** Assigned task **
Give the entries again, exactly as written.

(Collected data)
--------------------------------------------------

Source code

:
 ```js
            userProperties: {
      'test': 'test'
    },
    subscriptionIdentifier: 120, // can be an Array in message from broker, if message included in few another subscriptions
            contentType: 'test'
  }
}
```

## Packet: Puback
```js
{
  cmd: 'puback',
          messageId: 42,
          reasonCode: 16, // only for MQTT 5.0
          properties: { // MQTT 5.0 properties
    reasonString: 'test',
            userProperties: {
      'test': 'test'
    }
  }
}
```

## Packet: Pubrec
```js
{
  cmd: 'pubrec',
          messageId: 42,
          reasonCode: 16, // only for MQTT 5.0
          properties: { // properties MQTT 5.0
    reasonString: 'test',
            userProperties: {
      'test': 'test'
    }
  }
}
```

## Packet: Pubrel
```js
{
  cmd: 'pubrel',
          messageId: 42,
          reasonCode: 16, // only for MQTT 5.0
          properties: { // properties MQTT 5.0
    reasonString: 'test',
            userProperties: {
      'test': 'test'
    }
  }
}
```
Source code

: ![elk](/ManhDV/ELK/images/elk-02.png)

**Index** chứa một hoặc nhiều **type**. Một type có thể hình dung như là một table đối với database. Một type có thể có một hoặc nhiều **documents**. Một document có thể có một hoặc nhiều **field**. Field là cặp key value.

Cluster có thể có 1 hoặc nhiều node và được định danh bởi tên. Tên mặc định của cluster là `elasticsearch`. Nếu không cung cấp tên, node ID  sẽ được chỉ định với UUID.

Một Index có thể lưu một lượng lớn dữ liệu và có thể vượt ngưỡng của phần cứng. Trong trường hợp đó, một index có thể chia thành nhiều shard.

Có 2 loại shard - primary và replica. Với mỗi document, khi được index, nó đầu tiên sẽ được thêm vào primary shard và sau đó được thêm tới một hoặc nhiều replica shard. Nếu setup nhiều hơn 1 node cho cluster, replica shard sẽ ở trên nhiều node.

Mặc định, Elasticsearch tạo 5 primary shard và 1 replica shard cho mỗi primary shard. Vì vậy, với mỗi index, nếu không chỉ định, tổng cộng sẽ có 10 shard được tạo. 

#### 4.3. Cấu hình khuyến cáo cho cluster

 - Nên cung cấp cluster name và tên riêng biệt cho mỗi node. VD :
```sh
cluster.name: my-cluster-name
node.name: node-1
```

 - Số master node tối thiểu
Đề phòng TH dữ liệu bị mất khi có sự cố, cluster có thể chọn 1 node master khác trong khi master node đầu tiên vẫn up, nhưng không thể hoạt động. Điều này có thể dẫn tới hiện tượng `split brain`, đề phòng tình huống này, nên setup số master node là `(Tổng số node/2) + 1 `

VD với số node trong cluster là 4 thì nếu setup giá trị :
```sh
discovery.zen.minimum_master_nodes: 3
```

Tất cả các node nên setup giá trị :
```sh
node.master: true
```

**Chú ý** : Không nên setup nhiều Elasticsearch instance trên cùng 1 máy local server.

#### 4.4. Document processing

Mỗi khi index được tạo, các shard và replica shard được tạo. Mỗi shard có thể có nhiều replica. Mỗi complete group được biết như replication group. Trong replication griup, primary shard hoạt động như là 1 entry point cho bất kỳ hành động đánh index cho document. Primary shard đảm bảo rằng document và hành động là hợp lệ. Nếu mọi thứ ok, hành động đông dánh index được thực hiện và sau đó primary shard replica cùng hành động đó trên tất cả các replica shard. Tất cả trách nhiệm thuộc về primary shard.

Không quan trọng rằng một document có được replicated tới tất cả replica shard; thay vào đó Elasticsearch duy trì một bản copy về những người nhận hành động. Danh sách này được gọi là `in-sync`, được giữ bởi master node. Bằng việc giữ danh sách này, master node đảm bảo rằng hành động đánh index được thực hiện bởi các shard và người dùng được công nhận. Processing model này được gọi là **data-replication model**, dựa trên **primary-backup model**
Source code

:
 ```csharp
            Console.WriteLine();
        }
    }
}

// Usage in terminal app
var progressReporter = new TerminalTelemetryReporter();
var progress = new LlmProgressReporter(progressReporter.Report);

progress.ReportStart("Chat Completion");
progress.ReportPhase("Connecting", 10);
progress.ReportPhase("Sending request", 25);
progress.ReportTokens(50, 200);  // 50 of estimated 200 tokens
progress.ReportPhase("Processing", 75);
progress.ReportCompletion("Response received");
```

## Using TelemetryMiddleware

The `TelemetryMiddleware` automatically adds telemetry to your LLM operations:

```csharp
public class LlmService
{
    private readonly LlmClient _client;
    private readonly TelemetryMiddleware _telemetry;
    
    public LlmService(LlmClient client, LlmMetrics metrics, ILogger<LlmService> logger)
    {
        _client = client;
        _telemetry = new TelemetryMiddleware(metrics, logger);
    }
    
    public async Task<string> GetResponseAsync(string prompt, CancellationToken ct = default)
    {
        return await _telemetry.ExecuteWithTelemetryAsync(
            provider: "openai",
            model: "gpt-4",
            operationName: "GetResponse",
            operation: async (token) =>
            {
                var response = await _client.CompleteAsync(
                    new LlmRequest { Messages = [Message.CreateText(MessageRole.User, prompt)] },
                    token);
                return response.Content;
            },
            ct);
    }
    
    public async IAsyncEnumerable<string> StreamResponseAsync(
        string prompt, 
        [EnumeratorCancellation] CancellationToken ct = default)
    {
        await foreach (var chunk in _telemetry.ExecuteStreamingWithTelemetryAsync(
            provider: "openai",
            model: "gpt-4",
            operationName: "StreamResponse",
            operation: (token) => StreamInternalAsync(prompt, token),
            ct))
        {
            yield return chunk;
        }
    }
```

--------------------------------------------------

** Result of the task **
Source code

:
 ```js
            userProperties: {
      'test': 'test'
    },
    subscriptionIdentifier: 120, // can be an Array in message from broker, if message included in few another subscriptions
            contentType: 'test'
  }
}
```

## Packet: Puback
```js
{
  cmd: 'puback',
          messageId: 42,
          reasonCode: 16, // only for MQTT 5.0
          properties: { // MQTT 5.0 properties
    reasonString: 'test',
            userProperties: {
      'test': 'test'
    }
  }
}
```

## Packet: Pubrec
```js
{
  cmd: 'pubrec',
          messageId: 42,
          reasonCode: 16, // only for MQTT 5.0
          properties: { // properties MQTT 5.0
    reasonString: 'test',
            userProperties: {
      'test': 'test'
    }
  }
}
```

## Packet: Pubrel
```js
{
  cmd: 'pubrel',
          messageId: 42,
          reasonCode: 16, // only for MQTT 5.0
          properties: { // properties MQTT 5.0
    reasonString: 'test',
            userProperties: {
      'test': 'test'
    }
  }
}
```
Source code

: ![elk](/ManhDV/ELK/images/elk-02.png)

**Index** chứa một hoặc nhiều **type**. Một type có thể hình dung như là một table đối với database. Một type có thể có một hoặc nhiều **documents**. Một document có thể có một hoặc nhiều **field**. Field là cặp key value.

Cluster có thể có 1 hoặc nhiều node và được định danh bởi tên. Tên mặc định của cluster là `elasticsearch`. Nếu không cung cấp tên, node ID  sẽ được chỉ định với UUID.

Một Index có thể lưu một lượng lớn dữ liệu và có thể vượt ngưỡng của phần cứng. Trong trường hợp đó, một index có thể chia thành nhiều shard.

Có 2 loại shard - primary và replica. Với mỗi document, khi được index, nó đầu tiên sẽ được thêm vào primary shard và sau đó được thêm tới một hoặc nhiều replica shard. Nếu setup nhiều hơn 1 node cho cluster, replica shard sẽ ở trên nhiều node.

Mặc định, Elasticsearch tạo 5 primary shard và 1 replica shard cho mỗi primary shard. Vì vậy, với mỗi index, nếu không chỉ định, tổng cộng sẽ có 10 shard được tạo. 

#### 4.3. Cấu hình khuyến cáo cho cluster

 - Nên cung cấp cluster name và tên riêng biệt cho mỗi node. VD :
```sh
cluster.name: my-cluster-name
node.name: node-1
```

 - Số master node tối thiểu
Đề phòng TH dữ liệu bị mất khi có sự cố, cluster có thể chọn 1 node master khác trong khi master node đầu tiên vẫn up, nhưng không thể hoạt động. Điều này có thể dẫn tới hiện tượng `split brain`, đề phòng tình huống này, nên setup số master node là `(Tổng số node/2) + 1 `

VD với số node trong cluster là 4 thì nếu setup giá trị :
```sh
discovery.zen.minimum_master_nodes: 3
```

Tất cả các node nên setup giá trị :
```sh
node.master: true
```

**Chú ý** : Không nên setup nhiều Elasticsearch instance trên cùng 1 máy local server.

#### 4.4. Document processing

Mỗi khi index được tạo, các shard và replica shard được tạo. Mỗi shard có thể có nhiều replica. Mỗi complete group được biết như replication group. Trong replication griup, primary shard hoạt động như là 1 entry point cho bất kỳ hành động đánh index cho document. Primary shard đảm bảo rằng document và hành động là hợp lệ. Nếu mọi thứ ok, hành động đông dánh index được thực hiện và sau đó primary shard replica cùng hành động đó trên tất cả các replica shard. Tất cả trách nhiệm thuộc về primary shard.

Không quan trọng rằng một document có được replicated tới tất cả replica shard; thay vào đó Elasticsearch duy trì một bản copy về những người nhận hành động. Danh sách này được gọi là `in-sync`, được giữ bởi master node. Bằng việc giữ danh sách này, master node đảm bảo rằng hành động đánh index được thực hiện bởi các shard và người dùng được công nhận. Processing model này được gọi là **data-replication model**, dựa trên **primary-backup model**
Source code

:
 ```csharp
            Console.WriteLine();
        }
    }
}

// Usage in terminal app
var progressReporter = new TerminalTelemetryReporter();
var progress = new LlmProgressReporter(progressReporter.Report);

progress.ReportStart("Chat Completion");
progress.ReportPhase("Connecting", 10);
progress.ReportPhase("Sending request", 25);
progress.ReportTokens(50, 200);  // 50 of estimated 200 tokens
progress.ReportPhase("Processing", 75);
progress.ReportCompletion("Response received");
```

## Using TelemetryMiddleware

The `TelemetryMiddleware` automatically adds telemetry to your LLM operations:

```csharp
public class LlmService
{
    private readonly LlmClient _client;
    private readonly TelemetryMiddleware _telemetry;
    
    public LlmService(LlmClient client, LlmMetrics metrics, ILogger<LlmService> logger)
    {
        _client = client;
        _telemetry = new TelemetryMiddleware(metrics, logger);
    }
    
    public async Task<string> GetResponseAsync(string prompt, CancellationToken ct = default)
    {
        return await _telemetry.ExecuteWithTelemetryAsync(
            provider: "openai",
            model: "gpt-4",
            operationName: "GetResponse",
            operation: async (token) =>
            {
                var response = await _client.CompleteAsync(
                    new LlmRequest { Messages = [Message.CreateText(MessageRole.User, prompt)] },
                    token);
                return response.Content;
            },
            ct);
    }
    
    public async IAsyncEnumerable<string> StreamResponseAsync(
        string prompt, 
        [EnumeratorCancellation] CancellationToken ct = default)
    {
        await foreach (var chunk in _telemetry.ExecuteStreamingWithTelemetryAsync(
            provider: "openai",
            model: "gpt-4",
            operationName: "StreamResponse",
            operation: (token) => StreamInternalAsync(prompt, token),
            ct))
        {
            yield return chunk;
        }
    }
```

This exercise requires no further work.